Le Maréchal Berthier
à son tour prit le chemin de Paris dont il était absent depuis deux ans et où Giuseppa l'attendait. Parti de Berlin le 3 août, il arriva chez lui le 10, pour y retrouver l'élue de son coeur. Ils n'avaient pas cessé de s'écrire un seul jour durant cette trop longue absence et, si chacun de son côté n'avait pas été d'une fidélité exemplaire, ils eurent le bon goût de ne pas chercher à savoir ce qu'avaient pu être les coups de canif dans le contrat.
La veille de son arrivée à Paris, Berthier avait été remplacé, en tant que ministre de la Guerre, par son ami, le général Clarke. Ce n'était nullement une mesure coercitive de la part de l'empereur. Il entendait simplement le soulager et du reste il continuait à être major général. Il espérait jouir d'une permission de détente pour se reposer des fatigues accumulées en deux ans, surtout que sa santé lui causait quelques soucis. Mais si le conflit ne subsistait plus qu'avec l'Angleterre (encore que l'Autriche avait du mal à accepter sa défaite de 1805), l'empereur se préoccupait de la manière dont les deux États de la péninsule Ibérique, surtout le Portugal, appliquaient le blocus continental décrété l'automne précédent depuis Berlin par Napoléon.
En fait, le Portugal, s'il avait officiellement adhéré au blocus avec réticence et de manière tardive en novembre 1807, ne l'appliquait pas avec beaucoup de zèle et, même si le trafic avec la Grande-Bretagne avait baissé de 40 % entre 1806 et 1807, il n'en continuait pas moins à se poursuivre d'une manière active.
Aussi, au mois d'octobre, un traité fut-il signé à Fontainebleau entre la France et l'Espagne qui prévoyait simplement le partage du Portugal. Le Premier ministre espagnol, Godoy, prince de la Paix, espérait une fois de plus dans l'affaire se tailler, aux dépens des Portugais, une principauté indépendante.
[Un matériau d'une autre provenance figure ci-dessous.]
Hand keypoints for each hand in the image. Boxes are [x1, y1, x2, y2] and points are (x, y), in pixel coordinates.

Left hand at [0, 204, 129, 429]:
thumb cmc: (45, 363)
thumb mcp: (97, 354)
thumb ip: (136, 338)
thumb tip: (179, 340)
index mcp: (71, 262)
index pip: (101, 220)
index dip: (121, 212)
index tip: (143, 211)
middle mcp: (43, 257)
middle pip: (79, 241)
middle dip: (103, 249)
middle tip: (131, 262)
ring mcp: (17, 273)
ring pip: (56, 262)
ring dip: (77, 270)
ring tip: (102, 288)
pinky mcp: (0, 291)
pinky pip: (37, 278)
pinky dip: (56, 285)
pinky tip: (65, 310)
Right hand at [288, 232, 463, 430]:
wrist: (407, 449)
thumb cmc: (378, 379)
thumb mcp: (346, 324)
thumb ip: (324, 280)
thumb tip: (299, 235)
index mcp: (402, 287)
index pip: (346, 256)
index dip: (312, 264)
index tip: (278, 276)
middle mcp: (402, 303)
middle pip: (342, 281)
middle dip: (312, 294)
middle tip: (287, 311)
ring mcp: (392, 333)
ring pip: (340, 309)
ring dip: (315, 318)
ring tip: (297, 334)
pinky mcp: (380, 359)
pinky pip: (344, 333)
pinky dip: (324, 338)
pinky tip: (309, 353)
Napoléon avait commencé à planifier cette agression depuis plusieurs mois. Dès son retour d'Allemagne, c'est-à-dire en août, Berthier avait reçu pour mission de mettre sur pied une armée qui serait chargée d'envahir le Portugal en collaboration avec les troupes espagnoles et qui porterait provisoirement le nom de « corps d'observation de la Gironde ». Décision pour le moins étonnante, l'empereur en confia le commandement à Junot dont il avait favorisé la carrière depuis la lointaine époque du siège de Toulon. Ce dernier était totalement incapable d'assumer de telles responsabilités surtout en cas de crise, mais Napoléon estimait que cette invasion se résumerait à une promenade militaire. Outre la constitution de cette nouvelle armée, Berthier, en tant que major général, devait superviser l'administration de toutes les troupes françaises en opérations à l'étranger, c'est-à-dire quatre corps d'armée en Allemagne, un en Pologne, un en Dalmatie, un en Italie, un à Naples, plus en France celui qui, à Boulogne, devait théoriquement envahir l'Angleterre. Le tout représentait plus de 800 000 hommes, et il était évident que Berthier ne pouvait à la fois les gérer et se pencher sur les problèmes propres au ministère. Dès qu'il fut à Paris, il y fit venir la quasi-totalité des officiers de l'état-major général et grâce à la complaisance de son ami Clarke les logea dans les locaux du ministère de la Guerre.
Ce corps d'observation de la Gironde comprit initialement 18 000 fantassins, 2 000 cavaliers et six batteries d'artillerie chacune à six pièces. Avant même d'entrer en Espagne, il fut renforcé à vingt-huit mille hommes. De plus, il pouvait compter sur l'appui de dix mille Espagnols pour ses opérations au Portugal. Napoléon, avec raison sans doute, ne faisait pas grand fond sur la valeur militaire de ses alliés. À la fin d'octobre 1807, Berthier fut prié par l'empereur de constituer un nouveau corps de quarante mille hommes qui devrait se préparer à entrer en Espagne pour soutenir les forces combinées de Junot et de Godoy. Cette fois, Berthier s'alarma. Déjà, le premier corps était en grande partie composé de conscrits qui n'avaient pas terminé leur instruction et dont les officiers redoutaient, avec raison, qu'ils supportent mal les fatigues imposées par la traversée de pays aussi arides et chauds que l'Espagne. Pour le second, ce serait sans doute encore pis. L'avenir allait montrer à quel point ses craintes étaient fondées, mais Napoléon ne voulut rien entendre.